Gopherを英和辞典で引いてみると、たいてい次の言葉が乗っている:

      ジネズミの一種;チンピラら;金庫(破り);まぬけ

となっているが、ジネズミ以外はしかし、吾が輩にとっては初耳(と言うよりは“初見”かな。でもこの言葉を初耳につられて“はつみ”って読んだ人は何人いるかな。正しくは“しょけん”だね。)で、英語の辞典で調べても載っていないところから、まず使わない隠語で覚える必要はない。

でもここで紹介したい使い方は便利でよく使うので、覚えるときっと役に立つ。

芸能界にはエーディー(A.D.)、すなわちアシスタント・ディレクターという仕事がある。アメリカではアシスタント・ディレクターはディレクターと違う仕事を受け持っているので、それなりに大変で責任も重大だ。日本の場合は、もちろん例外もあるが、ほとんどのA.D.は「パシリ」的な存在だ。芸能界に入るときは、業界や仕事の右も左も分からない人ばかりだから、本当に“使える”人材かどうかが試される。ちゃんと育つ人は、ディレクターなどの職に就くこともできるが、そうでない人は挫折したり諦めたりして業界を去る。タレントやグラビア・モデルの次に、芸能界で一番入れ替わりが激しいのは、このA.D.ではないかと思う。

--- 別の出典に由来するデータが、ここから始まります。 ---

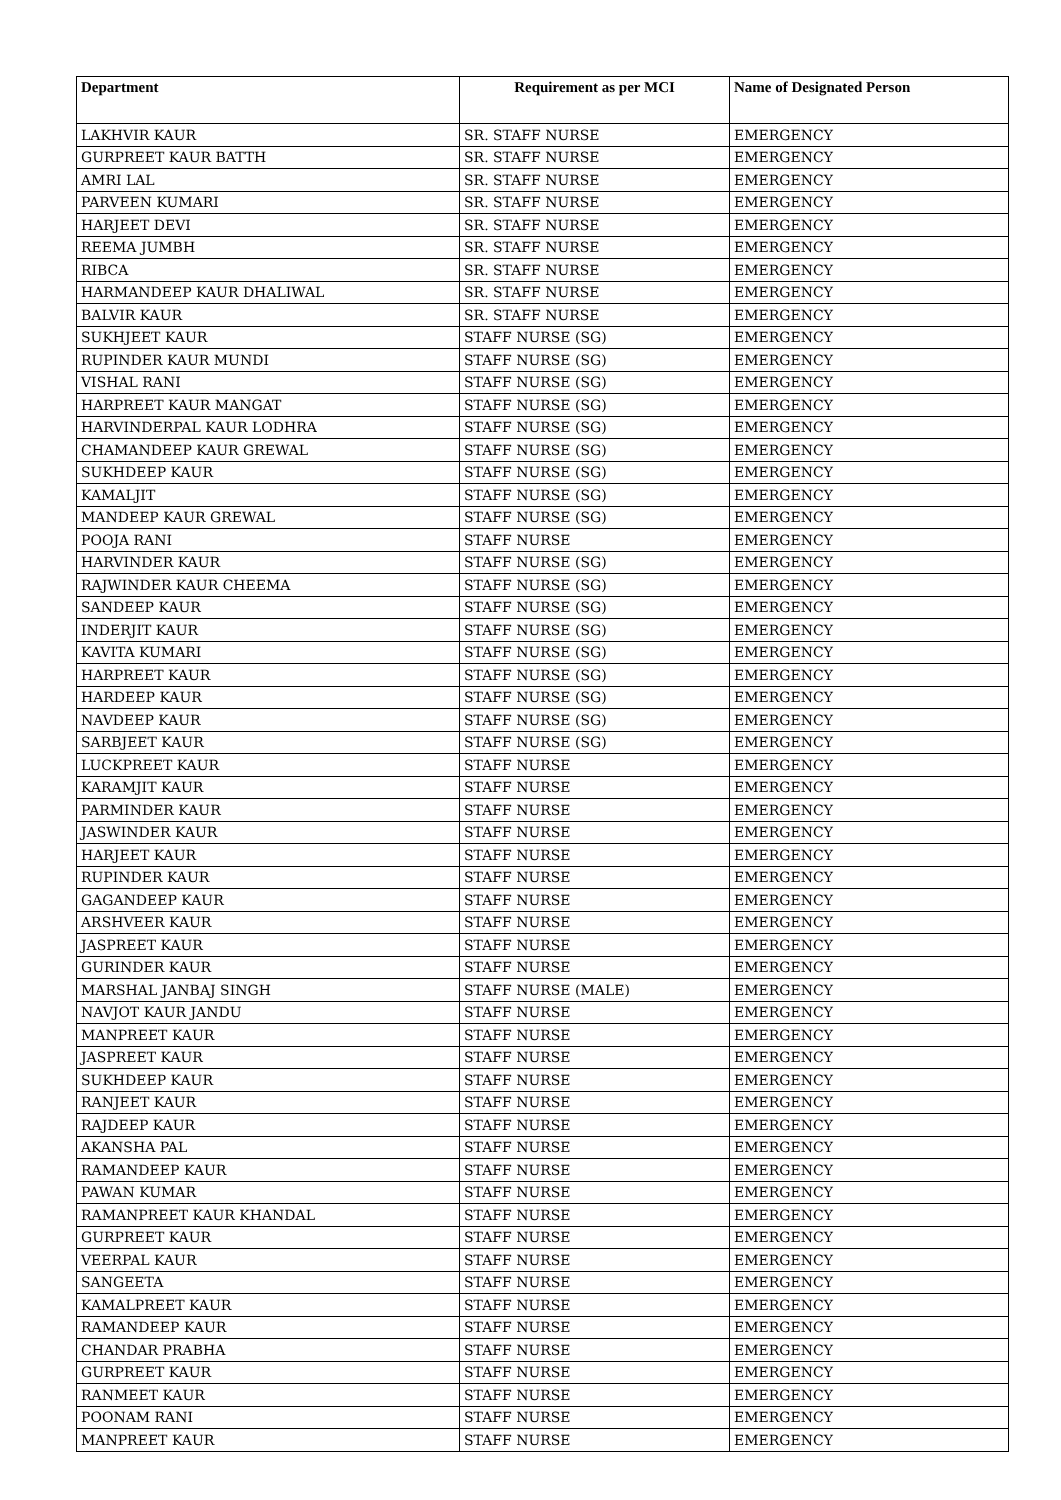| Department | Requirement as per MCI | Name of Designated Person |
| --- | --- | --- |
| LAKHVIR KAUR | SR. STAFF NURSE | EMERGENCY |
| GURPREET KAUR BATTH | SR. STAFF NURSE | EMERGENCY |
| AMRI LAL | SR. STAFF NURSE | EMERGENCY |
| PARVEEN KUMARI | SR. STAFF NURSE | EMERGENCY |
| HARJEET DEVI | SR. STAFF NURSE | EMERGENCY |
| REEMA JUMBH | SR. STAFF NURSE | EMERGENCY |
| RIBCA | SR. STAFF NURSE | EMERGENCY |
| HARMANDEEP KAUR DHALIWAL | SR. STAFF NURSE | EMERGENCY |
| BALVIR KAUR | SR. STAFF NURSE | EMERGENCY |
| SUKHJEET KAUR | STAFF NURSE (SG) | EMERGENCY |
| RUPINDER KAUR MUNDI | STAFF NURSE (SG) | EMERGENCY |
| VISHAL RANI | STAFF NURSE (SG) | EMERGENCY |
| HARPREET KAUR MANGAT | STAFF NURSE (SG) | EMERGENCY |
| HARVINDERPAL KAUR LODHRA | STAFF NURSE (SG) | EMERGENCY |
| CHAMANDEEP KAUR GREWAL | STAFF NURSE (SG) | EMERGENCY |
| SUKHDEEP KAUR | STAFF NURSE (SG) | EMERGENCY |
| KAMALJIT | STAFF NURSE (SG) | EMERGENCY |
| MANDEEP KAUR GREWAL | STAFF NURSE (SG) | EMERGENCY |
| POOJA RANI | STAFF NURSE | EMERGENCY |
| HARVINDER KAUR | STAFF NURSE (SG) | EMERGENCY |
| RAJWINDER KAUR CHEEMA | STAFF NURSE (SG) | EMERGENCY |
| SANDEEP KAUR | STAFF NURSE (SG) | EMERGENCY |
| INDERJIT KAUR | STAFF NURSE (SG) | EMERGENCY |
| KAVITA KUMARI | STAFF NURSE (SG) | EMERGENCY |
| HARPREET KAUR | STAFF NURSE (SG) | EMERGENCY |
| HARDEEP KAUR | STAFF NURSE (SG) | EMERGENCY |
| NAVDEEP KAUR | STAFF NURSE (SG) | EMERGENCY |
| SARBJEET KAUR | STAFF NURSE (SG) | EMERGENCY |
| LUCKPREET KAUR | STAFF NURSE | EMERGENCY |
| KARAMJIT KAUR | STAFF NURSE | EMERGENCY |
| PARMINDER KAUR | STAFF NURSE | EMERGENCY |
| JASWINDER KAUR | STAFF NURSE | EMERGENCY |
| HARJEET KAUR | STAFF NURSE | EMERGENCY |
| RUPINDER KAUR | STAFF NURSE | EMERGENCY |
| GAGANDEEP KAUR | STAFF NURSE | EMERGENCY |
| ARSHVEER KAUR | STAFF NURSE | EMERGENCY |
| JASPREET KAUR | STAFF NURSE | EMERGENCY |
| GURINDER KAUR | STAFF NURSE | EMERGENCY |
| MARSHAL JANBAJ SINGH | STAFF NURSE (MALE) | EMERGENCY |
| NAVJOT KAUR JANDU | STAFF NURSE | EMERGENCY |
| MANPREET KAUR | STAFF NURSE | EMERGENCY |
| JASPREET KAUR | STAFF NURSE | EMERGENCY |
| SUKHDEEP KAUR | STAFF NURSE | EMERGENCY |
| RANJEET KAUR | STAFF NURSE | EMERGENCY |
| RAJDEEP KAUR | STAFF NURSE | EMERGENCY |
| AKANSHA PAL | STAFF NURSE | EMERGENCY |
| RAMANDEEP KAUR | STAFF NURSE | EMERGENCY |
| PAWAN KUMAR | STAFF NURSE | EMERGENCY |
| RAMANPREET KAUR KHANDAL | STAFF NURSE | EMERGENCY |
| GURPREET KAUR | STAFF NURSE | EMERGENCY |
| VEERPAL KAUR | STAFF NURSE | EMERGENCY |
| SANGEETA | STAFF NURSE | EMERGENCY |
| KAMALPREET KAUR | STAFF NURSE | EMERGENCY |
| RAMANDEEP KAUR | STAFF NURSE | EMERGENCY |
| CHANDAR PRABHA | STAFF NURSE | EMERGENCY |
| GURPREET KAUR | STAFF NURSE | EMERGENCY |
| RANMEET KAUR | STAFF NURSE | EMERGENCY |
| POONAM RANI | STAFF NURSE | EMERGENCY |
| MANPREET KAUR | STAFF NURSE | EMERGENCY |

さて、この「パシリ」のことを英語でgopherというけれど、これは何もジネズミなどと直接関係がない。これは実は、go for ~(~を取りに行く)の実際の発音の go ferが似ているところから、1967年あたりからこう呼ぶようになった。石部金吉や小言幸兵衛(こごとこうべえ)などのような擬人名も、英語に結構あるが、これはその逆をおもしろく言ったものだと思う。Gopherのほかにgoferと書くこともあるが、やはりgopherのほうが気に入っている。

それでは、例文を見てみよう。

A: Sometimes I feel like I’m just a gopher or something.
(ときどき、おれって、パシリだけじゃないかと思う。)
B: It just takes time till you “learn the ropes.” (=仕事を覚える。コツが掴む)
(まぁ、仕事を覚えるまでは時間が掛かるさ。)

A: Aah, so you’re an assistant director.
(そうか。アシスタント・ディレクターなんだ。)
B: Yeah, but sometimes I think that’s just another name for a “gopher.”
(そうだけど、時々パシリをただ言い換えているだけじゃないかと思う。)

A: What do you do?
(仕事は何を?)
B: I’m a gopher.
(おれはパシリだ。)
A: What do you mean?
(どういうこと?)
B: You know. Go for this, go for that.
(分かるだろう。あれを取りに行ったり、これを取りに行ったりして...)

お茶組みも一種のパシリかもしれないが、お茶を入れてくれると、本当にありがたいもんだね。